= The Trigon Disunity =

The Trigon Disunity is a series of three books written by science fiction author Michael P. Kube-McDowell. Emprise was a Philip K. Dick Award nominee, and placed second in the annual Locus Poll for best first novel. The first edition covers were by Ron Miller.
==The novels==
===Emprise===
In Emprise (1985, ISBN 0-425-07763-2), the world has been devastated by the Food and Fuel Wars turning once-powerful nations into loose groupings of isolated farming communities. Barter has replaced currency, and scientists, blamed for societal collapse, are burned at the stake.
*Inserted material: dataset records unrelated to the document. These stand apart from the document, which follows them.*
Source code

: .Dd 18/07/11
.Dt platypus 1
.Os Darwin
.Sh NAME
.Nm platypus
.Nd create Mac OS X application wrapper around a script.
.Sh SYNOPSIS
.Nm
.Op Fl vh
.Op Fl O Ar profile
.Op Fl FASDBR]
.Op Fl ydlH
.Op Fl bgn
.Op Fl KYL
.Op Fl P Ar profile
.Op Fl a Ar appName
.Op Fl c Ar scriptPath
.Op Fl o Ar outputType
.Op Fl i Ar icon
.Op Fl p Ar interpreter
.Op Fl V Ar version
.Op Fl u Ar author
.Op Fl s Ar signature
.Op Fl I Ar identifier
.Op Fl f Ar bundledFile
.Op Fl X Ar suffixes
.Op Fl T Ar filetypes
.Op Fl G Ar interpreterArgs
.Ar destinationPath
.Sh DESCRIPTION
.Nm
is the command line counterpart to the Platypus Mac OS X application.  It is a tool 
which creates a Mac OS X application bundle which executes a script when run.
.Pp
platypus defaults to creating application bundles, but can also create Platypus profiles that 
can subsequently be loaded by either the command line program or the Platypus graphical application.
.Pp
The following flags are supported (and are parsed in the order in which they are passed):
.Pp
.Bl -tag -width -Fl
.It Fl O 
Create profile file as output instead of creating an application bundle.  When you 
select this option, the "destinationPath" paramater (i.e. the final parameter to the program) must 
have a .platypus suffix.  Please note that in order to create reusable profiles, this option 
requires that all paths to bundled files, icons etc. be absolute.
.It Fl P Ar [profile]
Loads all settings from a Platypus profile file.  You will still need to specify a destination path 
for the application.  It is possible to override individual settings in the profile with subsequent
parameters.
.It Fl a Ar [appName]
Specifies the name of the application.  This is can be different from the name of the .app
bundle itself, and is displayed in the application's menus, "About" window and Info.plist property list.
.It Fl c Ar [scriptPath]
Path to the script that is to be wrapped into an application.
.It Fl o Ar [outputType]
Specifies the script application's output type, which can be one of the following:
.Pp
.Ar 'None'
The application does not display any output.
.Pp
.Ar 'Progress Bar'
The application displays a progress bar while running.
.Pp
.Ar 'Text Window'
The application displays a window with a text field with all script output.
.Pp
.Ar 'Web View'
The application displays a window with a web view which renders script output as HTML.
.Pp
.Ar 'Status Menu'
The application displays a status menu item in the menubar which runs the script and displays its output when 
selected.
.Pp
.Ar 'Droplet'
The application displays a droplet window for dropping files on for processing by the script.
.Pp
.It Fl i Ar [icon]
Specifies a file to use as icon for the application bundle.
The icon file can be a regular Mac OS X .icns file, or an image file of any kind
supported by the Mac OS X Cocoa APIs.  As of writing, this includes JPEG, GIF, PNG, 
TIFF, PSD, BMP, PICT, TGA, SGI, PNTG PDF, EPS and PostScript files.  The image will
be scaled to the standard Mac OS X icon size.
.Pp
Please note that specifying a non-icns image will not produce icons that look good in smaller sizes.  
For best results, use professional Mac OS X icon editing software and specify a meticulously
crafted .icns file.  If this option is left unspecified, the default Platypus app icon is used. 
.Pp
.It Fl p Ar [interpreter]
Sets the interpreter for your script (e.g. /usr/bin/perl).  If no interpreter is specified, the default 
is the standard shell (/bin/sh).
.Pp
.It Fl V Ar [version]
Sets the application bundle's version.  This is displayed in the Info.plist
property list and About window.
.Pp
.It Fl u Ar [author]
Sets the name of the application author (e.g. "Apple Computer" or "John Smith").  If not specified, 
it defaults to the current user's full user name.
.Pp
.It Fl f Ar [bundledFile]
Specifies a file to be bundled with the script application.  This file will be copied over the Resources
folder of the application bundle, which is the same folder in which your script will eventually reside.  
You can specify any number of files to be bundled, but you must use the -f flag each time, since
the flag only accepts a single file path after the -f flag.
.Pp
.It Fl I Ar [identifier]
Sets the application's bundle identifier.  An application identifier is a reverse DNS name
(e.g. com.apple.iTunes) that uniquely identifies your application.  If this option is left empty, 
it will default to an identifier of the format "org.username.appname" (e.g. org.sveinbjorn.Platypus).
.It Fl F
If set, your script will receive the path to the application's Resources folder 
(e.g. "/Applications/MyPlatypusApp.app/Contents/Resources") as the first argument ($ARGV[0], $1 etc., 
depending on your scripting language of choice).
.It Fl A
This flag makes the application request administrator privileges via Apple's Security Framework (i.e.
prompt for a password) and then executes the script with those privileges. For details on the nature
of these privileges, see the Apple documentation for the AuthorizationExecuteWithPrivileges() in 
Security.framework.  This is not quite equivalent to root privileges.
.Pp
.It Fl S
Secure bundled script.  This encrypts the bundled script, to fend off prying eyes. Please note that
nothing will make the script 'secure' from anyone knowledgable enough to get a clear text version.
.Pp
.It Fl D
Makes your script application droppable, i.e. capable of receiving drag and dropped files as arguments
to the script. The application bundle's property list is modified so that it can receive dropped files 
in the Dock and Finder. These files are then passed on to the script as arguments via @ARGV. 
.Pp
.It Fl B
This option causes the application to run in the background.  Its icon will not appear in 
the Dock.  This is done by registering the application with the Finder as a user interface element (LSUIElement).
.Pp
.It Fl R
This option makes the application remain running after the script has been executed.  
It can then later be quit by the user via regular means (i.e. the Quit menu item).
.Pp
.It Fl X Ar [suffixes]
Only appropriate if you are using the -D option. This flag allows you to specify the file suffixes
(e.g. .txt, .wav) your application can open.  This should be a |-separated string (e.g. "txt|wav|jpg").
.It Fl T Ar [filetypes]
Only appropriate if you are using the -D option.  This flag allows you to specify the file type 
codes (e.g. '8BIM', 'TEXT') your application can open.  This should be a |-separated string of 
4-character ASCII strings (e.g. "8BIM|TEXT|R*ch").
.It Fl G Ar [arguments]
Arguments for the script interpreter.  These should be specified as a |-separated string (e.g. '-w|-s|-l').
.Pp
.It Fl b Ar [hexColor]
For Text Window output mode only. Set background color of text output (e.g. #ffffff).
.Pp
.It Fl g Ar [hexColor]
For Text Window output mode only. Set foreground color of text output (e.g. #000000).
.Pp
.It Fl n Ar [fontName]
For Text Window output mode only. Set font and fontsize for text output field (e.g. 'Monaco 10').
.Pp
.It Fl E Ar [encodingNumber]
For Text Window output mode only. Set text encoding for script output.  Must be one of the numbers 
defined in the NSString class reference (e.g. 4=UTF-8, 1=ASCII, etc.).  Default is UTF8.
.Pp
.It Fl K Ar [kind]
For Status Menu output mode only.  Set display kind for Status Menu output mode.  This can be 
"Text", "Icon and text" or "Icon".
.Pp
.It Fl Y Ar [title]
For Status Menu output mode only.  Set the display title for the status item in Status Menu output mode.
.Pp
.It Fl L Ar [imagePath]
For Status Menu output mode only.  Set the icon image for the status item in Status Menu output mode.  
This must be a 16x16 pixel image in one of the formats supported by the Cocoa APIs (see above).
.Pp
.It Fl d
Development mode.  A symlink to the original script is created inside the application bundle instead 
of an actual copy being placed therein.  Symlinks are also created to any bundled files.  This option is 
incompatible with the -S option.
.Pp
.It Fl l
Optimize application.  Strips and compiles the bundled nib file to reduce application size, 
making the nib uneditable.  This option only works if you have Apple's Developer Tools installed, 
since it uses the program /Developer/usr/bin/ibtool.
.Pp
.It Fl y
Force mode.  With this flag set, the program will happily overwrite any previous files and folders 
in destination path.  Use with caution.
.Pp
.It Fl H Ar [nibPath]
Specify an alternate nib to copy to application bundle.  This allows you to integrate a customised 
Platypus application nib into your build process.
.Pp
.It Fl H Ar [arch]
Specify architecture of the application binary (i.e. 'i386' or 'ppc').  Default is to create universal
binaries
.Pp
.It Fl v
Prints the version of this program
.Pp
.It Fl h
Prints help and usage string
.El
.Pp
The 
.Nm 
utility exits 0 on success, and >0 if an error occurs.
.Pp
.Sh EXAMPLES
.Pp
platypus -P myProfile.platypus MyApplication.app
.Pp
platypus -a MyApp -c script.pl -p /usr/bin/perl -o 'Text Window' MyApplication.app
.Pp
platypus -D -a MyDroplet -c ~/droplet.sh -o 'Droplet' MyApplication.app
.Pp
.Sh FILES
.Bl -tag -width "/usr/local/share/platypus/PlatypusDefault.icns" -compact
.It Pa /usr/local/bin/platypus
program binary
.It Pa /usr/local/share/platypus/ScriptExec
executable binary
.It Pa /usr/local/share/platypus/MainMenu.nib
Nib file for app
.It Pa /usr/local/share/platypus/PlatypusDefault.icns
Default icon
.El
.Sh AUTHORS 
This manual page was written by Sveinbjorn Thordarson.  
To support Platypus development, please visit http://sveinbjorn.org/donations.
Hidden in the Idaho hills, astronomer Allen Chandliss struggles to maintain his primitive radio telescope to search for extraterrestrial intelligence, which he believes can improve life on Earth. After seventeen years a repeating signal is received from Cassiopeia. He sends a message to a group of scientists in England. A race begins to decode the signal and then find the resources to respond to it.
====Engima====
In this second volume, Enigma (1986, ISBN 0-425-08767-0), takes place 150 later. The suspected aliens were, in fact, other humans who had achieved interstellar travel in the distant past.

===Empery===
In the third volume (1987, ISBN 0-425-09887-7, the catastrophe that befell the first human interstellar civilisation has been explained. They were destroyed by the alien Mizari from the Ursa Major cluster. The Mizari still present a threat.

==Reception==
Orson Scott Card praised the trilogy as "fiction that satisfies as much at the story level a it does at the idea level," citing Kube-McDowell's "ability to deal with human beings as political animals."

J. Michael Caparula reviewed Empery in Space Gamer/Fantasy Gamer No. 80. Caparula commented that "Kube-McDowell demonstrates how easily well-meaning representative councils can rapidly degenerate into military bureaucracies. I highly recommend this series."